Take back control
Today’s session is on the importance of positive reinforcement in our long PhD journey. We need to take control of positive reinforcement. Giving it, and receiving it. We rarely get any pats on the back as PhD students. In my experience, milestone meetings and supervisions are not treated as opportunities to provide positive messages (though they should be).
So we are left to our own devices, and when we do get feedback, it can be very negative (harsh critique from supervisors or at conferences). As a result, positive reinforcement is hard to come by. We might occasionally get it from teaching if we are engaged in that (which, hello, is why we prioritise those things) but not really in relation to research or the PhD.
Therefore we have to invent milestones to take time to celebrate. Celebrate finishing a draft chapter to submission to your supervisor, don’t wait until your PhD is finished (but when its submitted, celebrate again). Celebrate when you send off a conference abstract. Celebrate again when/if it gets accepted. Celebrate when you successfully organise your field work. Celebrate again when it is finished. Celebrate when you have finally secured access to that archive or dig site. Celebrate again when you have finished visiting it. Don’t wait to win some prize, or pass a milestone (but celebrate these too). You need to celebrate regularly the aspects of writing that you can control, not those you can’t. You can celebrate the others too - but to keep you going, you need to celebrate as often as possible for any reason you can think of. Celebrate with family and friends who might not know the minutiae of why this thing was so hard, but do know that it was hard, as they have no doubt had to listen to you moan about it. In a way, they deserve that celebration too.

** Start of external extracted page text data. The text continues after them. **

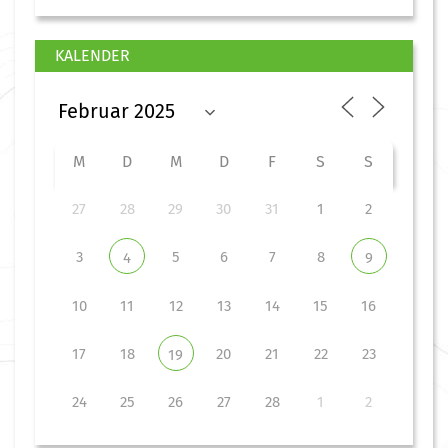
KALENDER
M
D
M
D
F
S
S
27
28
29
30
31
1
2
3
5
6
7
8
4
9
10
11
12
13
14
15
16
17
18
20
21
22
23
19
24
25
26
27
28
1
2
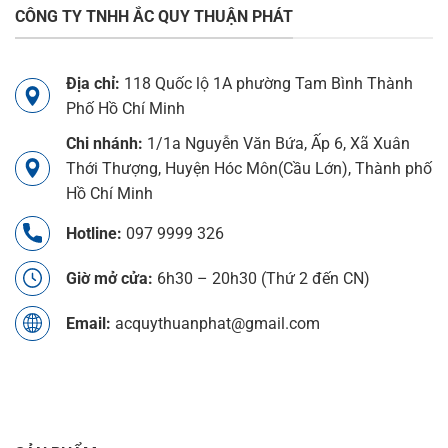
CÔNG TY TNHH ẮC QUY THUẬN PHÁT
Địa chỉ:
118 Quốc lộ 1A phường Tam Bình Thành
Phố Hồ Chí Minh
Chi nhánh:
1/1a Nguyễn Văn Bứa, Ấp 6, Xã Xuân
Thới Thượng, Huyện Hóc Môn(Cầu Lớn), Thành phố
Hồ Chí Minh
Hotline:
097 9999 326
Giờ mở cửa:
6h30 – 20h30 (Thứ 2 đến CN)
Email:
acquythuanphat@gmail.com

This is related to those intrinsic and extrinsic motivations I talked about earlier, and reinforcing a belief in your competence to achieve things. When you take control of the things you can control, it makes dealing with things you cannot control much easier.
Today I will…
Reflect on all the minor and major achievements I have had on my PhD journey so far and plan a celebration of those things;
Write for 2 hours minimum, working my way down my task list;
Schedule some time for celebration of my writing achievements specifically, even if that is getting through module 5 of this writing course! A thing to celebrate indeed.